A high percentage of players come from Spanish-speaking countries, and often have limited English skills, Glass said. Coaches and player development employees often participate in the language program as well. In the future, Glass hopes to begin teaching American players Spanish so that the team is fully bilingual.

“We are a diverse organization, so it’s a priority to make sure our clubhouse is bilingual,” Glass said. “It’s imperative that our catchers can communicate with staff, pitchers, and others.”

Pablo Garcia, who signed when he was just 16, has noticed the difference in education that the Marlins are offering.

“I sense the changes, and it’s an exciting time to be a part of the Marlins,” he said. “I want to be in the program because I want to learn new things.”

The Marlins recently began hiring Hispanic educators to better connect with players.
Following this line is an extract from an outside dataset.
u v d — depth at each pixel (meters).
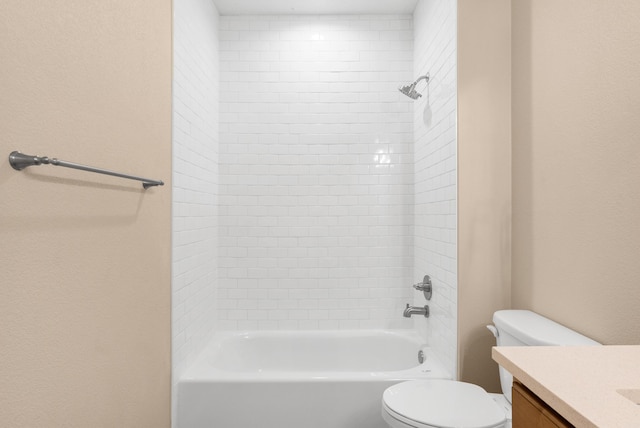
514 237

Besides teaching the players English, they also support them in other ways. The program prepares the players to come to the United States and supports them through cultural seminars and by helping them with Social Security, housing searches, and banking information.

“The program gives them support in case baseball doesn’t work out,” Glass said. “We give them opportunities to hear about the other options they may have.”

When Garcia entered the program, he did not know how to speak English at all. He is now one of the best English speakers in the program for his age, Glass said.

“We really need this,” he said. “I want every little boy to grow up and have the chance to be a Miami Marlin.”